*** RECORDS PROVIDED ***

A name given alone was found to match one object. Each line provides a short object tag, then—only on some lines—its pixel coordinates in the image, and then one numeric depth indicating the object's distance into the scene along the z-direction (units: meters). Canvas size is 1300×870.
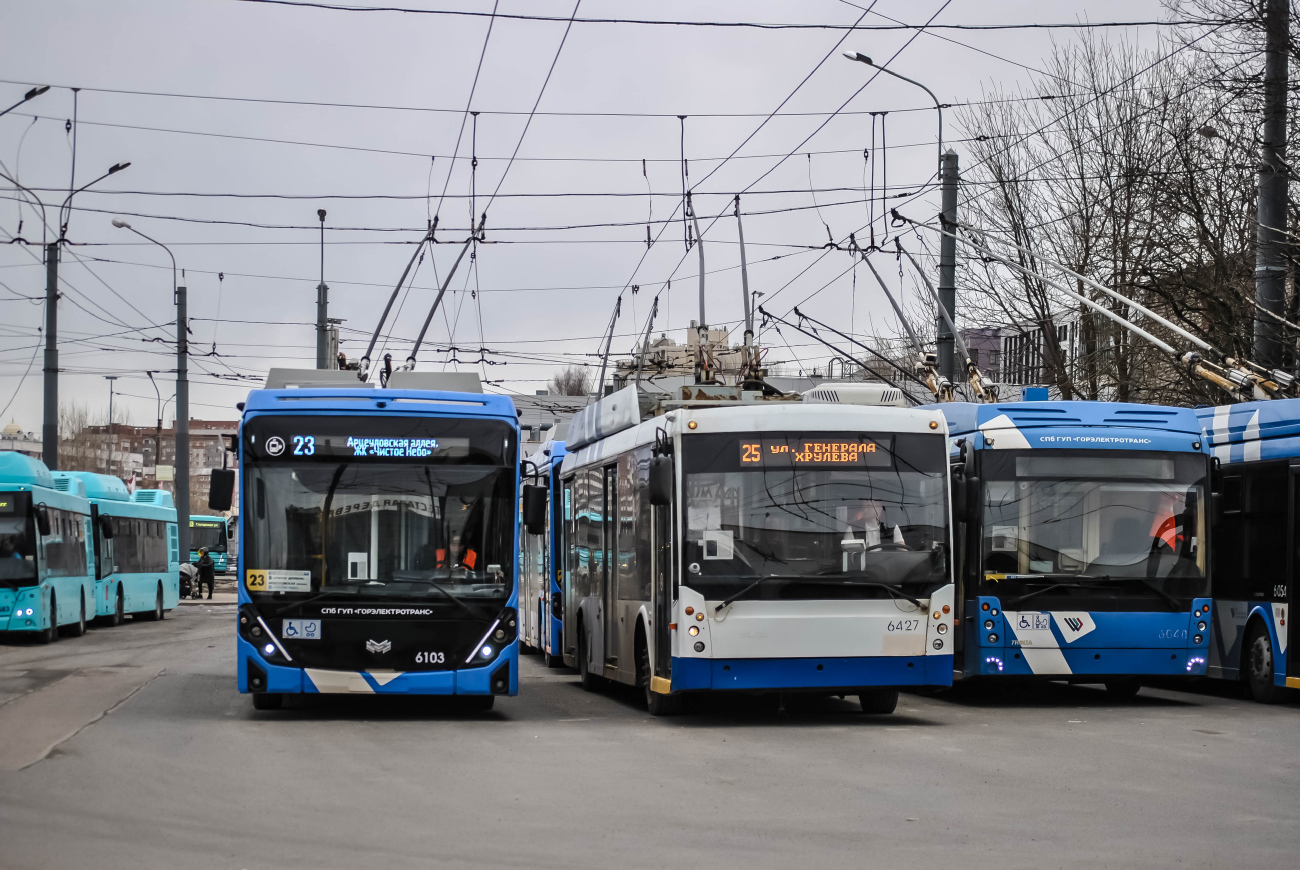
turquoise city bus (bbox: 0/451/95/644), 28.14
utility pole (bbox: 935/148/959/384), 23.50
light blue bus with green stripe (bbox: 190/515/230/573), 79.81
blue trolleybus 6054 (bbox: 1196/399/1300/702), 16.38
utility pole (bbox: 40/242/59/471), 34.62
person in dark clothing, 56.53
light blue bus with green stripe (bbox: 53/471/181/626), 35.38
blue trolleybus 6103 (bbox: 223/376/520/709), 14.36
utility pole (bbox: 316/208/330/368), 39.59
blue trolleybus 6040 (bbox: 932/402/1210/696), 16.11
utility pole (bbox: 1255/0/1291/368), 19.33
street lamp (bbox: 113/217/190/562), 40.78
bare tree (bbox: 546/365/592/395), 94.93
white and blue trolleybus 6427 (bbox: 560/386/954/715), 14.08
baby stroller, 53.78
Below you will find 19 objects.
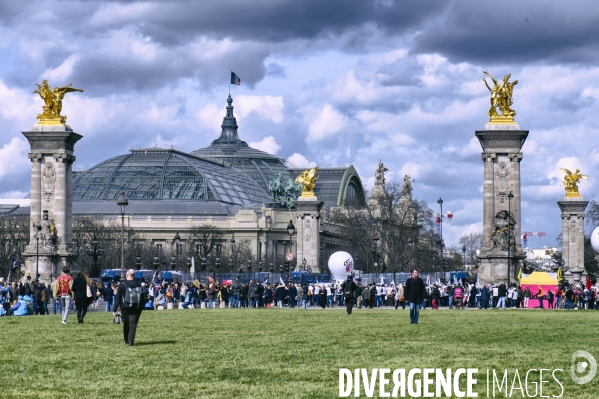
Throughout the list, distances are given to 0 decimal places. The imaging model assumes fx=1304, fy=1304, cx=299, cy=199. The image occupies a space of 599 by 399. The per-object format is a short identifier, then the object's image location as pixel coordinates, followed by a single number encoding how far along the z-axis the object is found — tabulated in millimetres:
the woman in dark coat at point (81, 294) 36562
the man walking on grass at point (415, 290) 35531
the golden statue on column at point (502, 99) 75812
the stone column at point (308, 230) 111188
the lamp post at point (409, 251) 119188
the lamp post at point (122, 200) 64750
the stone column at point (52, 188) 77125
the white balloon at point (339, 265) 96500
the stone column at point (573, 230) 105438
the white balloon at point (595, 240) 86125
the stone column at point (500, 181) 73750
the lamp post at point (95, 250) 80788
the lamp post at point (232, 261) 127938
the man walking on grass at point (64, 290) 36438
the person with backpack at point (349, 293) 46719
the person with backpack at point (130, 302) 25750
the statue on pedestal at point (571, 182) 107625
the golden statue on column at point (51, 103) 78688
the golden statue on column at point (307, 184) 113338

*** End of RECORDS PROVIDED ***

▶ _REQUIRED ACTION_
Find the lines above holding the word "coordinates" and show them.

▶ _SOLVED PROBLEM_
A name given alone was found to match one object. Each line provides a short object tag, then—only on some lines—its pixel coordinates in the image, and then one numeric depth indicating the object's distance into the scene along the z-direction (units: meters). Canvas size is 1300×870.
Throughout the list, distances are given to 0 decimal places. The imaging model assumes fx=1304, fy=1304, cx=299, cy=199. The image occupies a space of 599 by 399. The per-object format is a short identifier, then the object's image location as pixel coordinates, followed by a single number encoding how far along the z-axis the object is found — tabulated in millimetres:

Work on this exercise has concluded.